“Shades of grey wherever I go The more I find out the less that I know Black and white is how it should be But shades of grey are the colors I see.”
Wednesday, September 26, 2012
Not All Who Wander Are Lost
I get lost in thought while driving ...tuning out Stori my daughter in the back seat, whatever I am listening to on Pandora and the outside noises. They all just fade and my mind wonders. I am not sure where it goes but when I snap out of it I don't know how I made it from point a to point b.
I love that I have a window above my kitchen sink. When I stand there and wash my hands my mind wonders. I rub and rub my hands together making as many suds as possible and rinse my hands under cold water all while gazing out the window and usually with a smile on my face. This small insignificant moment is one of my favorite things.

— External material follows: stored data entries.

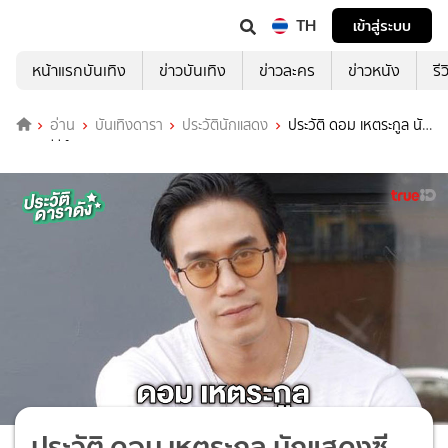
TH
เข้าสู่ระบบ
หน้าแรกบันเทิง
ข่าวบันเทิง
ข่าวละคร
ข่าวหนัง
รี
อ่าน
บันเทิงดารา
ประวัตินักแสดง
ประวัติ ดอม เหตระกูล นัก
แสดงซีรีส์ HAPPINESS
ประวัติ ดอม เหตระกูล นักแสดงซี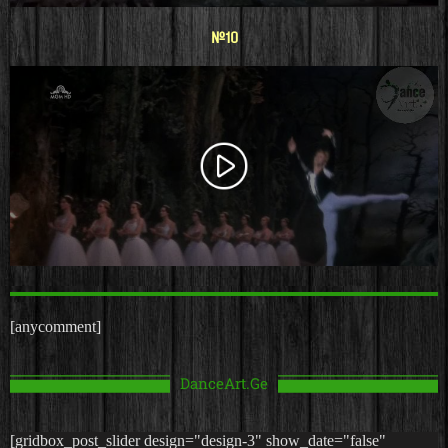
#10
[anycomment]
DanceArt.Ge
[gridbox_post_slider design="design-3" show_date="false"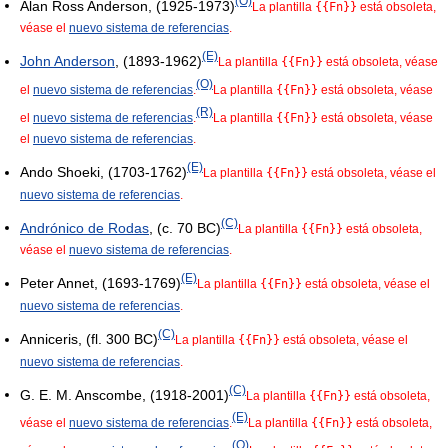
(O)
Alan Ross Anderson, (1925-1973)
La plantilla
{{Fn}}
está obsoleta,
véase el
nuevo sistema de referencias
.
(E)
John Anderson
, (1893-1962)
La plantilla
{{Fn}}
está obsoleta, véase
(O)
el
nuevo sistema de referencias
.
La plantilla
{{Fn}}
está obsoleta, véase
(R)
el
nuevo sistema de referencias
.
La plantilla
{{Fn}}
está obsoleta, véase
el
nuevo sistema de referencias
.
(E)
Ando Shoeki, (1703-1762)
La plantilla
{{Fn}}
está obsoleta, véase el
nuevo sistema de referencias
.
(C)
Andrónico de Rodas
, (c. 70 BC)
La plantilla
{{Fn}}
está obsoleta,
véase el
nuevo sistema de referencias
.
(E)
Peter Annet, (1693-1769)
La plantilla
{{Fn}}
está obsoleta, véase el
nuevo sistema de referencias
.
(C)
Anniceris, (fl. 300 BC)
La plantilla
{{Fn}}
está obsoleta, véase el
nuevo sistema de referencias
.
(C)
G. E. M. Anscombe, (1918-2001)
La plantilla
{{Fn}}
está obsoleta,
(E)
véase el
nuevo sistema de referencias
.
La plantilla
{{Fn}}
está obsoleta,
(O)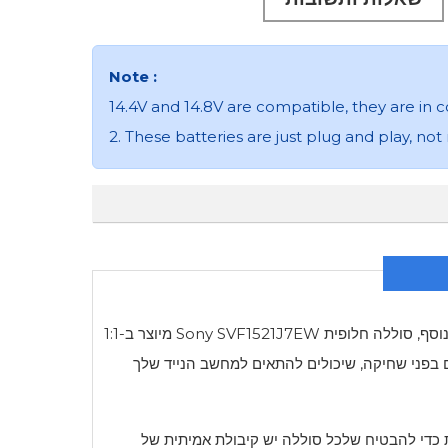
Note :
14.4V and 14.8V are compatible, they are in
2. These batteries are just plug and play, not
נוסף, סוללה חלופית
Sony SVF1521J7EW
מיוצר ב-1:1
 בפני טמפרטורה גבוהה ועמידים בפני שחיקה, שיכולים להתאים למחשב הנייד שלך
בדיקות קפדניות ובדיקת איכות כדי להבטיח שלכל סוללה יש קיבולת אמיתית של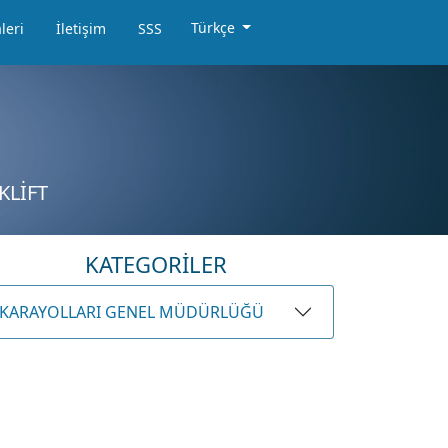
Türkçe
leri
İletişim
SSS
KLİFT
KATEGORİLER
KARAYOLLARI GENEL MÜDÜRLÜĞÜ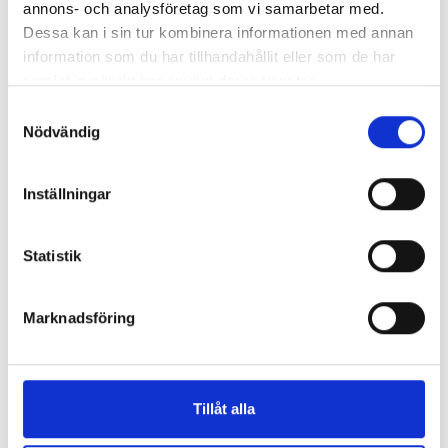
annons- och analysföretag som vi samarbetar med.
Dessa kan i sin tur kombinera informationen med annan
information som du har tillhandahållit eller som de har
samlat in när du har använt deras tjänster.
REPORTAGE
Samtyckesval
Nödvändig
Inställningar
Statistik
Marknadsföring
”Valåret känns som att sprinta ett
maraton”
Tillåt alla
En välfylld telefonbok och foträta skor – två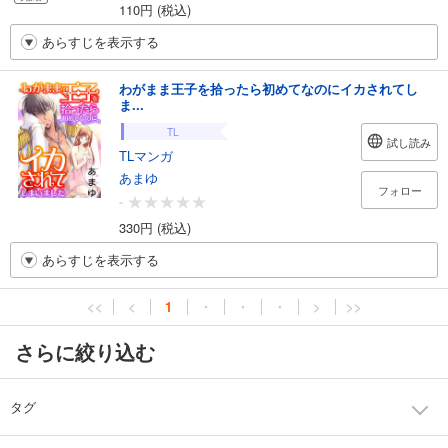
110円 (税込)
あらすじを表示する
わがまま王子を拾ったら初めてなのにイカされてし
ま...
TL
試し読み
TLマンガ
あまゆ
フォロー
-
330円 (税込)
あらすじを表示する
<<
<
1
・
・
・
>
>>
さらに絞り込む
タグ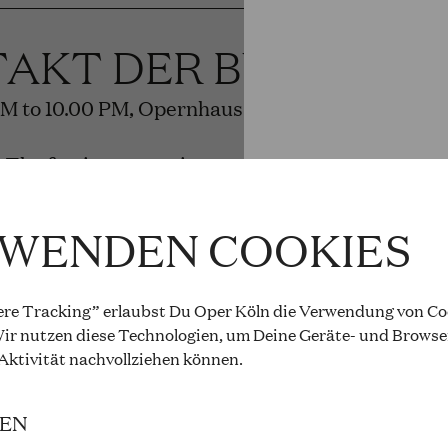
TAKT DER BÜHNEN
PM to 10.00 PM, Opernhaus
: The festive reopening
and cast
RWENDEN COOKIES
re Tracking” erlaubst Du Oper Köln die Verwendung von Coo
 ROSENKAVALIER
ir nutzen diese Technologien, um Deine Geräte- und Browse
 Aktivität
nachvollziehen können
.
rauss
IEN
PM to 8.15 PM, Opernhaus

What I am getting at here is my mind wanders A LOT.
Maybe I am bored with reality or living in regret of not taking advantage of reality. I like this wandering most of the time but I am afraid that when I look back my memories will be filled of being in la la land...of a time when I was building up a fictional universe.
There is a lot going on in my life right now and several big changes are taking place soon and maybe I am trying to avoid it all because I am scared. UGH I don't know. Maybe these thoughts and thought habits are not useful and I'm wondering if I fall into that thought habit because I'd rather do that than think of things I really should be spending thought and energy on.
Or maybe I am just an outside-the-box thinker and during the times when I am in the "zone" I get my creativity. It is when I get most of my brilliant ideas. Maybe it is my bodies way of telling me I need more meditation???
I really have no idea what the answer is or if I am even looking for an answer this is just simply my $0.02.
Maybe I should write a book about the life I live inside my head.